Here's a fun thing nobody tells you: you weren't in a relationship. You were an extra in a film. One person, the entire cast, an Oscar campaign quietly running the whole time — and you never even auditioned. Grab your popcorn (you paid for it, obviously), because let me introduce you to every role they'll ever play.
The Cast (all played by the same person)
Somehow the injured party in a disaster they personally catered, decorated and lit the candles for. Tears on demand, no glycerine required. Coming soon: they're devastated that you're upset about the thing they did to you.
Rides in to rescue you from a crisis they quietly set fire to an hour earlier. Would like a medal, a parade, and possibly a plaque, for handing you a bucket of water.
Five stars from everyone who's known them under two hours. That's the trailer, darling. You've sat through the full feature. "But they're SO lovely!" — yes. To the audience. Never to the plus-one.
Notes on your tone. Notes on your face. Notes on how you're breathing, which is somehow also wrong. "Do it again — with feeling, but less. And fix your face."
Two stars. Would not recommend. Review filed before you'd even done anything, which is impressive, if you think about it.
Materialises the exact second the word "boundary" leaves your mouth. Suddenly you're the monster — for wanting one (1) monster-free evening.
Voice-over added in post-production. Rewrites the entire plot so you're the villain and they were "just reacting." Historical accuracy: none. Confidence: unshakeable.
Just when the credits rolled and you exhaled — the sequel nobody greenlit. "I've changed" (Part 7). Now streaming, sadly, at your front door.
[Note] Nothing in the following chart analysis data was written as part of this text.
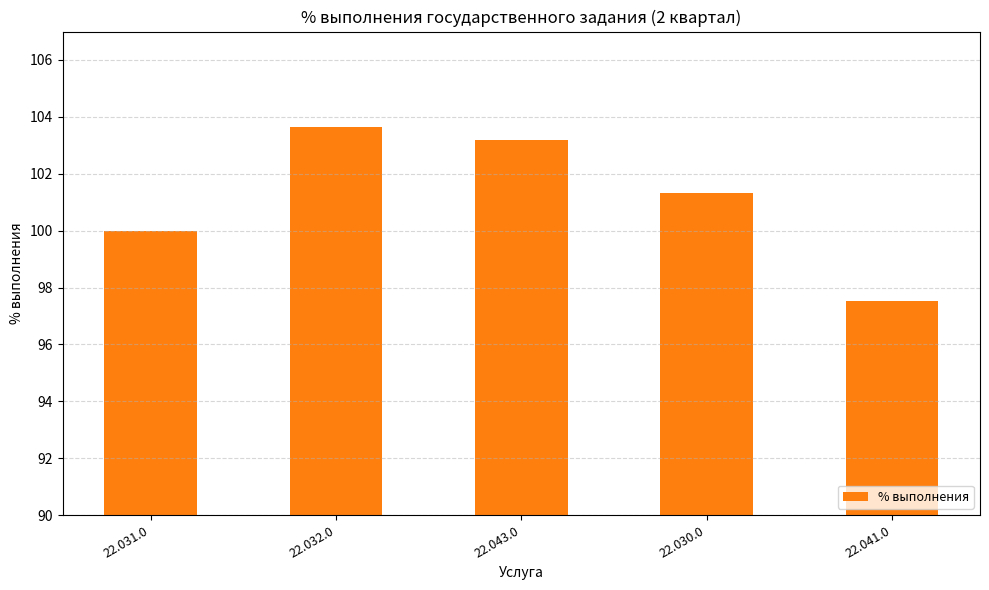

What is the approximate value at 22.041.0?

97.5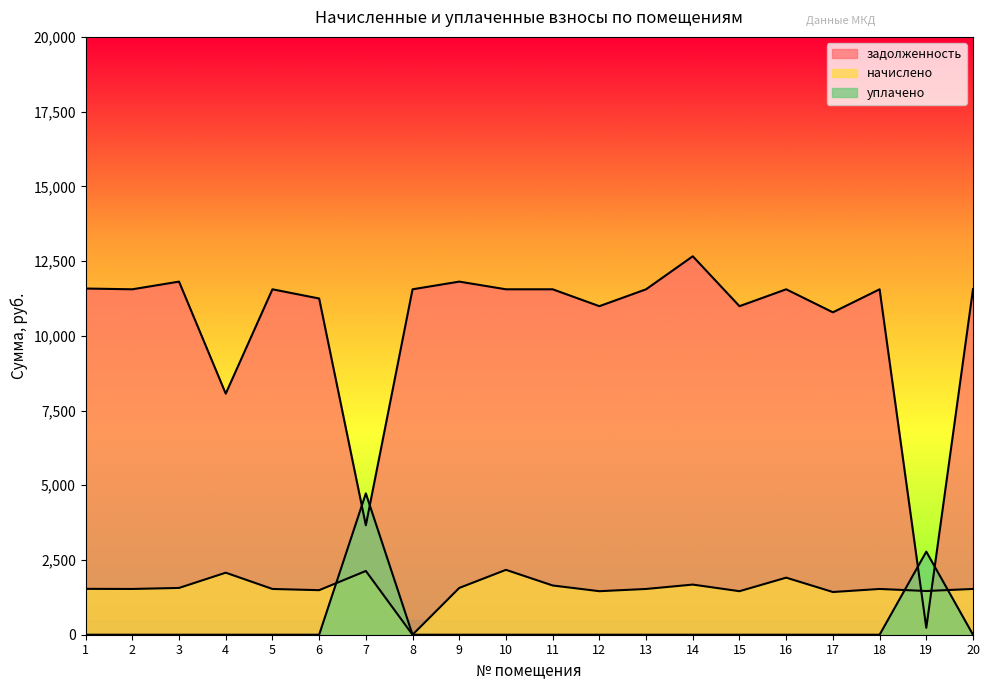

Which series ends up on top after the final intersection of уплачено and задолженность?

задолженность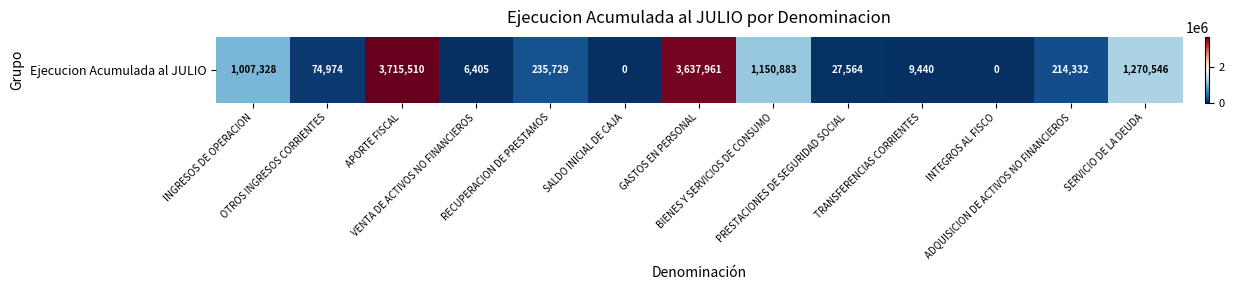

What is the difference between the maximum and minimum values?

3715510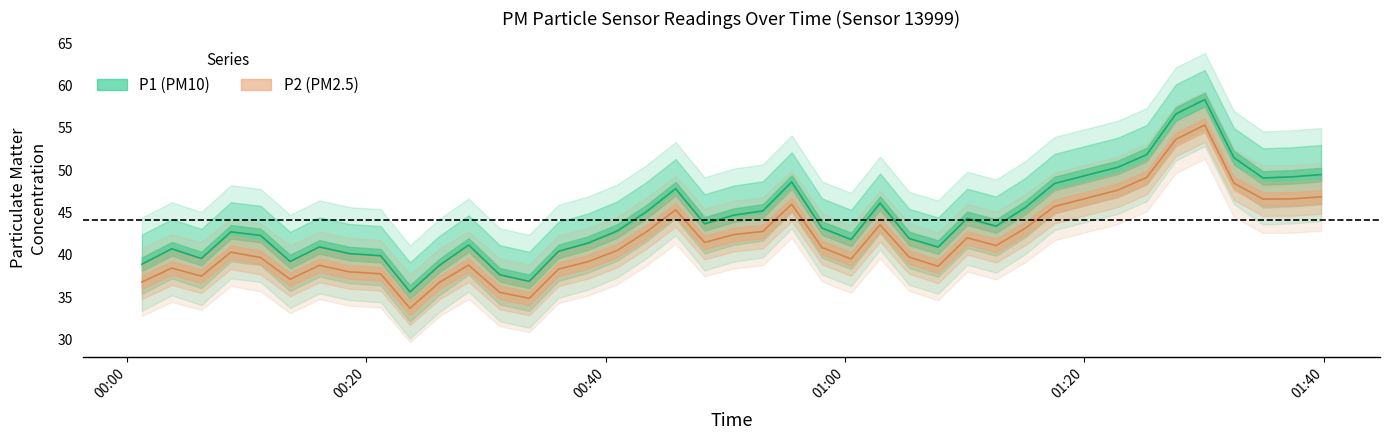

At which label does P2 reach its minimum?

00:21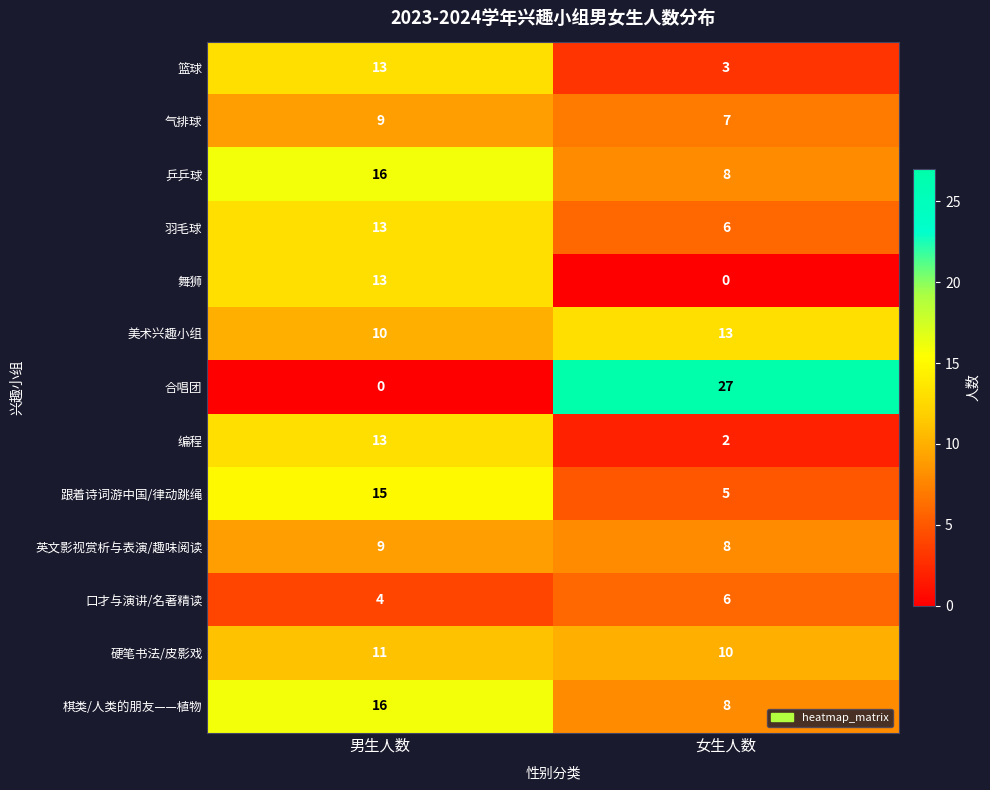

Read the 合唱团 value at 女生人数, to the nearest 5.

25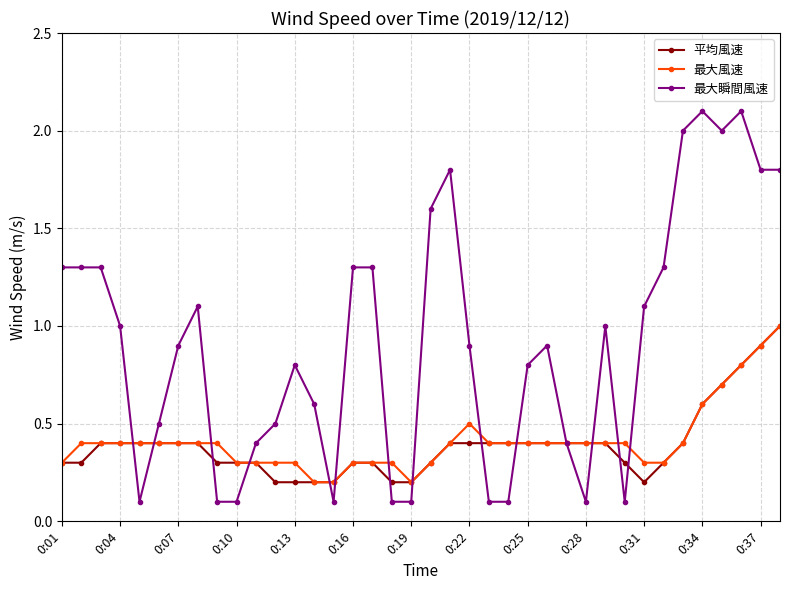

What is the greatest value displayed?

2.1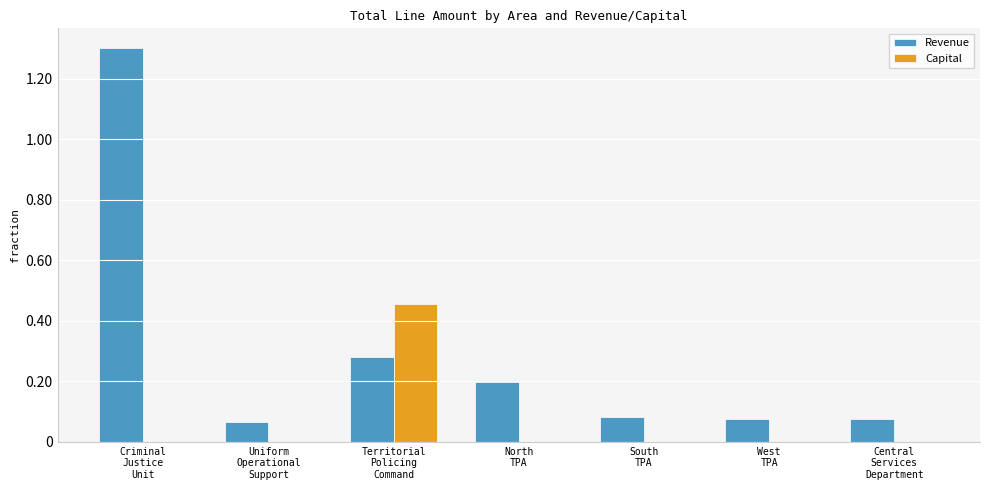

What is the approximate value of Revenue at Territorial
Policing
Command?

28174.0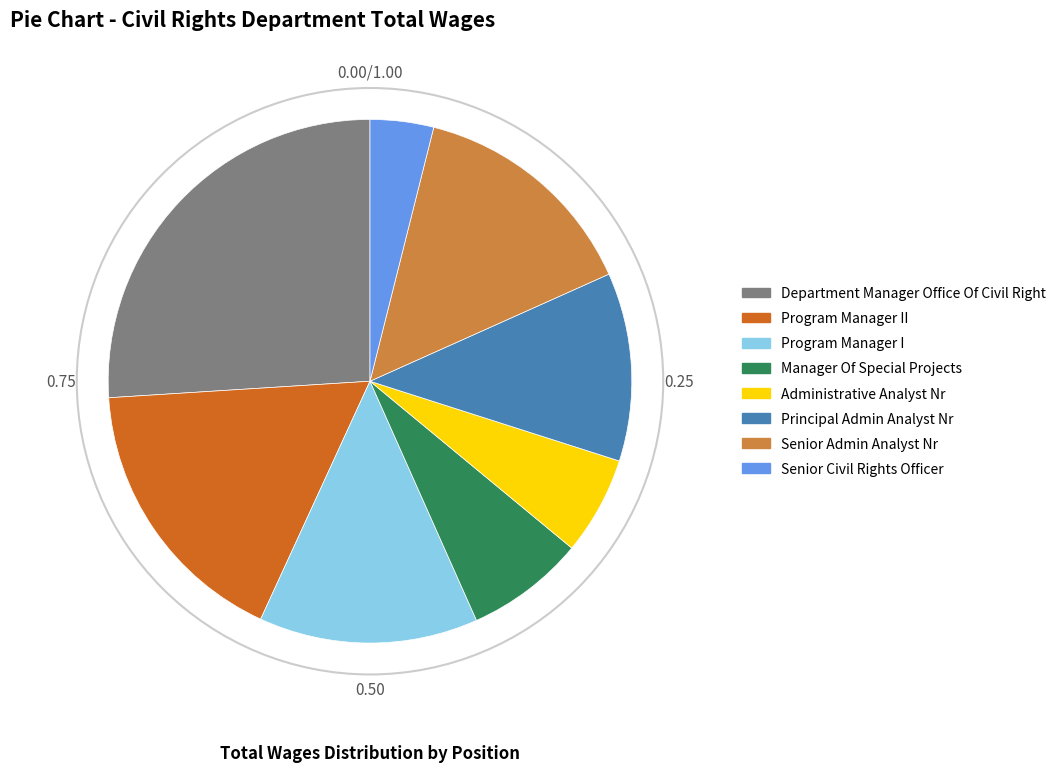

Does Senior Civil Rights Officer account for over 50% of the chart?

No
The Plot Device That Breaks Physics
Here's the genuinely bizarre one. You're happy. They're not. So — stay with me — they need to make you sad, so they can feel better. It's like they can't cook up an emotion of their own, so they harvest yours right off your face. Good mood? Absolutely not, not on their watch. They'll poke, sulk, sigh, and pick until the scene finally matches whatever they're feeling and you're crying on cue. They don't want to share your joy. They want to swap it for their misery — the world's worst trading-card game. Weird? Deeply. But the second you spot the trick, it stops working.
The One Role They Never Play
And here's the twist that gets you right in the popcorn: the one part they never, ever play — is themselves. Lift all the costumes and the dressing room's empty. There's nobody home. Which is funny, and then it's a little bit sad, and then — final act — it's the most freeing thing you'll ever clock. It was never about you. You weren't being judged by a person. You were just tonight's supporting cast in a show about them.
Roll the Credits (yours)
So here's your director's commentary for getting out: you were never a bad actor, love. You were miscast. And you're allowed to stand up, in the middle of the show, and walk out of the cinema. No interval. No refunds. The reviews were rigged anyway. Leave. Let the credits roll — and notice whose name is finally at the top of them. Yours. Main character energy. About time.
Love, Vikki x
Frequently Asked Questions
Why does a narcissist play the victim?
Because being the "injured party" flips the whole scene — if they're the one who's hurt, they can't possibly be the one who caused it. They get sympathy and control in one move, and you end up comforting them for something they did. Award-worthy, in the worst way.
Why do they act so different in public?
The lovely public version is the trailer, performed for an audience whose good opinion they want. You've seen the full feature. That's why everyone says "but they're so nice!" — they only ever caught the highlights reel.
Why do they try to bring me down when I'm happy?
Some people seem to run on other people's feelings rather than their own. If you're up and they're down, they'll try to pull your mood to match theirs so the scene fits. It's a genuinely strange thing to watch — and naming it is what takes its power away.
Should I believe what they say or what they do?
What they do. Every time. The lovely words can be part of the performance; behaviour over time is the actual story. Judge the film by what happens on screen, not the speech about what a masterpiece it is.